Modern Context (2026)

What is the role of dbt (data build tool) in modern batch data engineering?
?

  • dbt = data build tool; a transformation framework for data warehouses/lakehouses

  • What it does: Defines batch transformations as SQL SELECT statements (“models”)

    • Each model = one table or view in the warehouse
    • Models can depend on other models (dbt manages the DAG)
    • dbt run executes all models in dependency order
  • Key features:

    • Version control: SQL models in git (reviewable, testable)
    • Tests: Assert business logic (unique, not null, referential integrity)
    • Documentation: Auto-generates data catalog from model definitions
    • Incremental models: Only process new data (not full recompute each run)
  • 2026 status: Industry standard for analytics engineering

    • Works with: Snowflake, BigQuery, Redshift, Databricks, DuckDB
    • Over 40,000 users (2024); ubiquitous in data teams
  • Replaces: Hand-written SQL scripts, Informatica ETL, complex Spark jobs for transformations

How does the Lakehouse architecture change batch processing workflows?
?

  • Problem with pure data warehouse: Expensive proprietary format; hard to use ML tools on warehouse data

  • Problem with pure data lake: Raw Parquet files; no ACID, no schema enforcement, slow queries

  • Lakehouse (Delta Lake, Apache Iceberg, Apache Hudi):

    • Open format: Parquet files + transaction log on object storage (S3/GCS)
    • ACID transactions: concurrent writers don’t corrupt data
    • Schema enforcement and evolution
    • Time travel: query data as of any point (audit, rollback)
    • Streaming + batch unified (can read latest data or historical snapshots)
  • Batch workflow:

    1. Source (Kafka, databases) → raw zone (Parquet on S3)
    2. dbt or Spark → transforms raw → refined zone (Delta/Iceberg tables)
    3. BI tools (Tableau, Looker), DuckDB, Trino → query refined zone
  • Why it matters: Batch output is now queryable immediately by any SQL tool; no separate export step

Interview Scenarios

Design a batch pipeline to compute weekly active users (WAU) for a social media app.
?
Input: Raw event stream (Kafka) → landing zone (Parquet on S3, partitioned by date)
Output: WAU count per user cohort, refreshed daily

Batch pipeline:

  1. Extract: Each night, batch job reads yesterday’s events from S3 (date-partitioned)
  2. Transform (Spark or dbt):
    SELECT
      DATE_TRUNC('week', event_date) as week,
      user_cohort,
      COUNT(DISTINCT user_id) as wau
    FROM events
    WHERE event_type = 'active'
      AND event_date BETWEEN DATEADD(day, -7, CURRENT_DATE) AND CURRENT_DATE
    GROUP BY week, user_cohort
  3. Load: Write to Delta Lake table (or Snowflake/BigQuery); overwrite current week’s partition

Key decisions:

  • Partitioning: Partition events by date → only read last 7 days (partition pruning)
  • Idempotent: Re-running overwrites same output partition (no duplicate counts)
  • Incrementally: Don’t reprocess all history — only add yesterday’s events
  • Storage: Delta Lake for ACID writes + time travel (audit previous WAU calculations)

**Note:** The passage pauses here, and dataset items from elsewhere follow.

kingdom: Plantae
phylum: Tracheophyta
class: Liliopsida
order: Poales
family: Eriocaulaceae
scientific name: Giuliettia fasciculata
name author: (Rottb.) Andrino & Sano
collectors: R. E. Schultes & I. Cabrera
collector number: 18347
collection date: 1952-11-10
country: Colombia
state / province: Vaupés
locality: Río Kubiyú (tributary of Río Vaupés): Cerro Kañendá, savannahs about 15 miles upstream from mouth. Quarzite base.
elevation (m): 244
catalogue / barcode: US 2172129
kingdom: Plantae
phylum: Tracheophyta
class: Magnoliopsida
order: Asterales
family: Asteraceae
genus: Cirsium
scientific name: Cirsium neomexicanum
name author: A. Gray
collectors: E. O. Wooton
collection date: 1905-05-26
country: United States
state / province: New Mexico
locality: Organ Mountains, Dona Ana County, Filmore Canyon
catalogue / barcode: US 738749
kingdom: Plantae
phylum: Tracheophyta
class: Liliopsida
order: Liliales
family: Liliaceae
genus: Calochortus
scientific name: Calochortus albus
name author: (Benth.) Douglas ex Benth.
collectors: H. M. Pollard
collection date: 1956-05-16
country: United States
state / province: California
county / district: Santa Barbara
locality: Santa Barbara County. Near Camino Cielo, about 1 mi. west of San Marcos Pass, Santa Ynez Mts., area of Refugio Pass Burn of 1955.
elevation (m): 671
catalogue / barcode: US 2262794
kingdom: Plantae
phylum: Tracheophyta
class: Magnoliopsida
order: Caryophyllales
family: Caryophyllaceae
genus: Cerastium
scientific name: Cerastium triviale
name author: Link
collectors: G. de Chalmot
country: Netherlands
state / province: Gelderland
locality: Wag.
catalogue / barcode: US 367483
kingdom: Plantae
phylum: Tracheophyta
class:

A data scientist wants to train a recommendation model on 6 months of user interactions (500GB). How do you set up the batch pipeline?
?
Architecture: Lakehouse → Feature extraction → Model training

Step 1: Data preparation (Spark on Databricks/EMR):

interactions = spark.read.format("delta").load("s3://data/interactions/")
  .filter(col("date") >= "2025-10-01")
  .filter(col("event_type").isin(["view", "purchase", "rate"]))
  .select("user_id", "item_id", "event_type", "timestamp", "rating")

Step 2: Feature engineering (Spark):

  • User features: watch history, genre preferences, time-of-day patterns
  • Item features: metadata, aggregate statistics, embeddings
  • Join user + item features by user_id, item_id

Step 3: Train-test split:

  • Temporal split: data before cutoff = train; after = test
  • NO random split (would leak future to past)

Step 4: Model training (Spark MLlib or PyTorch distributed):

  • Matrix factorization (ALS) for collaborative filtering: fits in Spark
  • Neural models: need GPU cluster + PyTorch/TorchDistributed

Step 5: Serve predictions:

  • Batch score all user-item pairs overnight
  • Write top-N recommendations per user to Redis/DynamoDB
  • Serve from cache at request time (batch-computed, low-latency serving)

Quick Facts

What is the shuffle phase in MapReduce and why is it the bottleneck?
?

  • Shuffle: The network data transfer between mappers and reducers

    • All (key, value) pairs with key K must reach the same reducer
    • Requires network transfer of (potentially all) mapper output
  • Why it’s the bottleneck:

    • Network bandwidth is much slower than local disk I/O
    • Shuffle involves all mappers sending to all reducers (N × M connections)
    • Sort-by-key required before reduce can start
    • Cannot start reducing until all mappers finish (blocking barrier)
  • Size of shuffle: Can be as large as the total input data size

    • If input = 1TB, shuffle can be ~1TB of network traffic
  • Optimizations:

    • Combiner (mini-reducer at mapper): Pre-aggregate locally before shuffle (reduces data sent)
    • Compression: Compress shuffle data
    • Broadcast join: Avoid shuffle entirely when one input is small

Total Cards: 35
Estimated Review Time: 20-30 minutes
Recommended Frequency: Daily for first week, then spaced repetition
Last Updated: 2026-04-13